Enfin un film qui pose une somme considérable de problèmes au spectateur : l’un des meilleurs et des plus beaux films de la rentrée. Oliveira est le doyen de notre cinéma. Le comble est que durant les années 90, il a réalisé plus d’œuvres que les jeunes Desplechin, Ferran et Podalydès réunis. Pour autant, on ne se soumettra pas aux lois hypocrites du paradoxe en affirmant qu’Oliveira pratique un cinéma de jeune. Ce serait une élucubration de fanatique. Les films d’Oliveira sont des films de vieux. A l’expérience de l’âge, il faut ôter la vigueur des premières fois, le tout donne le cinéma d’un réalisateur âgé de quatre-vingt dix ans. C’est original et c’est réussi, voyons pourquoi.
Oliveira se sert comme d’une antenne de cette idée qu’il faut prendre le cinéma comme art du temps. Chaque scène est construite selon le principe que c’est l’effet auquel on veut parvenir qui dicte la durée des premiers plans (et des suivants). Si, au début de chacune des trois parties dont se compose Inquiétude, l’on se met à attendre que quelque événement se produise, on rate l’essentiel de l’effet que veut produire le cinéaste. En effet, chaque début de séquence pose les pierres avec lesquelles seront bâties les cathédrales à venir.

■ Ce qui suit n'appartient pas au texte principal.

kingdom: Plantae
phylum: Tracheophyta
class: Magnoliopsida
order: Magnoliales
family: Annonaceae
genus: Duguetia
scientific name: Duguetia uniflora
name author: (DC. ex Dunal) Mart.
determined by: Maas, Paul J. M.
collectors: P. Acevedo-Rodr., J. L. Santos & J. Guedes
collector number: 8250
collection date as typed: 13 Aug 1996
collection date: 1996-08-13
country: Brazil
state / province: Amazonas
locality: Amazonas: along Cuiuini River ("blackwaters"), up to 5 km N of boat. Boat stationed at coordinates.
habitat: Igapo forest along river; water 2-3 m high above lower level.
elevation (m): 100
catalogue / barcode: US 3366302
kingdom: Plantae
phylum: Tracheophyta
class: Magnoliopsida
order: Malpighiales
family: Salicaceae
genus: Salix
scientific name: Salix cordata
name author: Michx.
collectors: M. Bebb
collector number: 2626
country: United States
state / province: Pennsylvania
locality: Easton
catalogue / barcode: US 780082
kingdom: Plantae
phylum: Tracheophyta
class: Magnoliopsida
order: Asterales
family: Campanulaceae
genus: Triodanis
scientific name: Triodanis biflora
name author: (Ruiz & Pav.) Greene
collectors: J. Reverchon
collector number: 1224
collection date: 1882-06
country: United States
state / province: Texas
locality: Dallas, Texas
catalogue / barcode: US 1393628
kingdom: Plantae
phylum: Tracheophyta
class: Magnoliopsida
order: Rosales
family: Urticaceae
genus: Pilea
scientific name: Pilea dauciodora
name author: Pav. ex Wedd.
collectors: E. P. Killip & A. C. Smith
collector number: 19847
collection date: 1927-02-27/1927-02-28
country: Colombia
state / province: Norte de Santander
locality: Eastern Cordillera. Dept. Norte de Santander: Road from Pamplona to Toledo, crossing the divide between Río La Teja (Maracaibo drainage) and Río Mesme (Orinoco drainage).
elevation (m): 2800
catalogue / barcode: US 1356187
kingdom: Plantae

Il faut être patient (l’impatience n’est-elle pas le mal le plus terrible et le plus répandu de notre époque ?), comme on a appris à l’être en regardant et écoutant les films de Straub et de Kiarostami.
Un maximum d’effets requiert un minimum d’effets. Je m’explique : Oliveira veut amener le spectateur, à force de concentration, le plus près possible des sentiments qu’il met en scène. Le temps ne peut seul servir à pareille tâche : il faut de plus qu’aucun détail, qu’aucun parasite n’assaille la continuité du fil qu’il déroule avec mille précautions. Les artifices (du théâtre, des décors), l’immobilité, une précision sans faille aidant, et si vous êtes d’accord pour mieux regarder Inquiétude que le navet américain de la semaine, il y a des chances que vous soyez happés par ces histoires, et que votre dispersion naturelle trouve à leur contact une paix qui ne lui fera pas de mal.
C’est donc de sérénité qu’il s’agit. Au terme de ces trois histoires, la paix revient. C’est aussi en cela qu’Oliveira fait un cinéma de vieux : il ne résoud pas les conflits qu’il fait sourdre, il ne crée entre ses personnages et entre ses objets aucun lien à refaire ou détruire. Ses préoccupations, abstraites et posées, et tenant toujours aux « lubies » et aux rêveries des gens, sont les préoccupations d’un homme en paix et qui ne veut plus du glaive.
Mais on repense à la détresse du sonneur de cloches, abandonné de sa compagne devenue Mère des fleuves (ou sorcière, c’est selon) ; et la maladie de Suzy, la prostituée, dont il est à peine parlé. Oliveira s’étend trop peu sur ce qui pourrait poser problème : n’attendant que la paix, il omet la vie. La souffrance, la mélancolie ne sont pour lui qu’une seule et même nostalgie éteinte. En cela, préférons-lui Straub, dont les souvenirs et le génie servent au combat, pour lequel les nonagénaires ne sont plus faits.